Klaas: “Onjuist? Wat is er onjuist aan mijn vragen?”

“Je werkt op het uitgangspunt van dualiteit,” legt Erik uit. “Je beweert dat er leven is en de dood. Een goede God en een slechte God. Je bekijkt het concept van God als iets eindigs, iets dat we kunnen meten. Maar de wetenschap kan niet eens een gedachte uitleggen. Een gedachte maakt gebruik van elektriciteit en magnetisme, maar nog nooit heeft iemand het gezien, laat staan volledig begrepen hoe een gedachte tot stand komt. Om de dood te zien als het tegenovergestelde van leven is onwetendheid omtrent het feit dat de dood niet kan bestaan als een ‘iets’; een materieel ding. Dood is niet het tegenovergestelde van leven, maar alleen de afwezigheid ervan. Vertel eens, leer jij je studenten dat zij zijn geëvolueerd van een aap?”

Klaas:

“Als je refereert aan het natuurlijke evolutieproces: ja, natuurlijk doe ik dat.”
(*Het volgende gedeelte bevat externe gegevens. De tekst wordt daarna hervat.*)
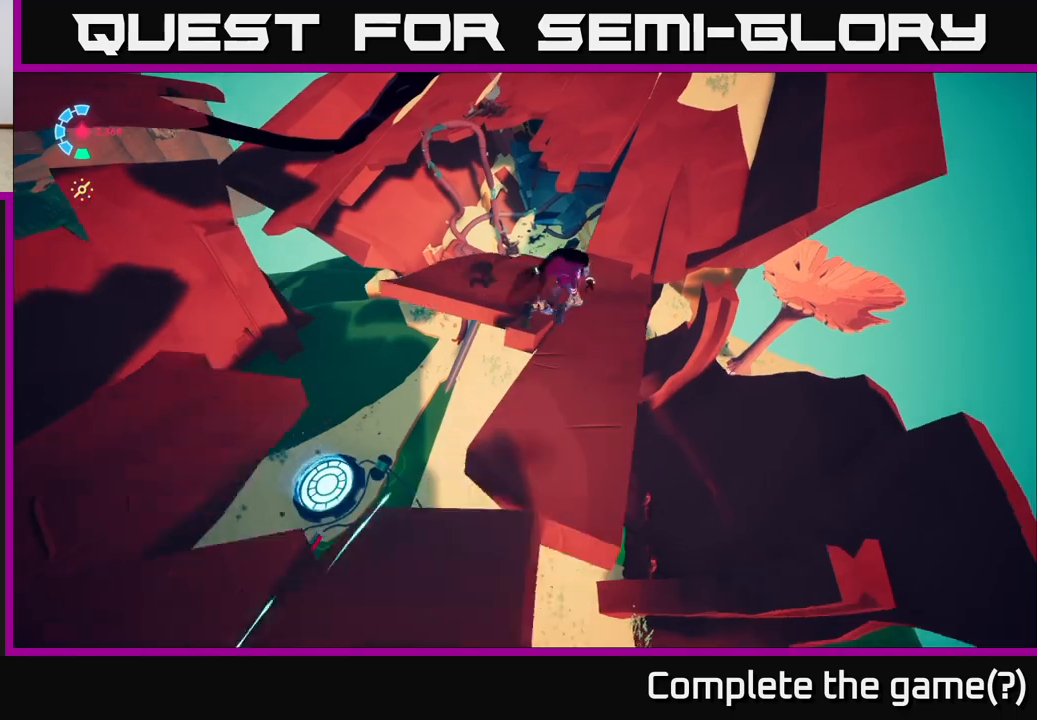
{"buttons": ["A", "L2", "R2"], "left_stick": "up-right", "right_stick": "center", "events": [[117, "A", "up"], [433, "A", "down"]]}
Erik: “Heb je dan ooit evolutie geobserveerd met je eigen zintuigen?”

Klaas begint zijn hoofd te schudden als hij zich realiseert waar het argument gaat.

Erik:

“Omdat niemand ooit het proces van macro-evolutie heeft gezien en het derhalve niet te bewijzen is, ben je dan eigenlijk je leerlingen niet gewoon je eigen geloof aan het onderwijzen? Want dan ben je namelijk geen wetenschapper, maar een prediker.”

Klaas zwijgt nu verbluft. Maar Erik is niet meer te houden.

Erik: “Bestaat er zoiets als het kwaad?”

Klaas protesterend: “Daar hebben we het toch al over gehad? Ja, het kwade bestaat. Sterker nog: je ziet het elke dag om ons heen.”

Erik:

“Kwaad is de afwezigheid van al het goede en de liefde van God. Het is net als ‘duisternis’ en ‘kou’, een woord dat de mens heeft geschapen omdat we het waarnemen. De koude komt echter pas wanneer er geen warmte is en de duisternis komt wanneer er geen licht is. God schiep de duisternis, de koude en het kwaad niet. Al deze zaken zijn de resultaten van wat er gebeurt als de mens niet in Gods liefde wil leven.”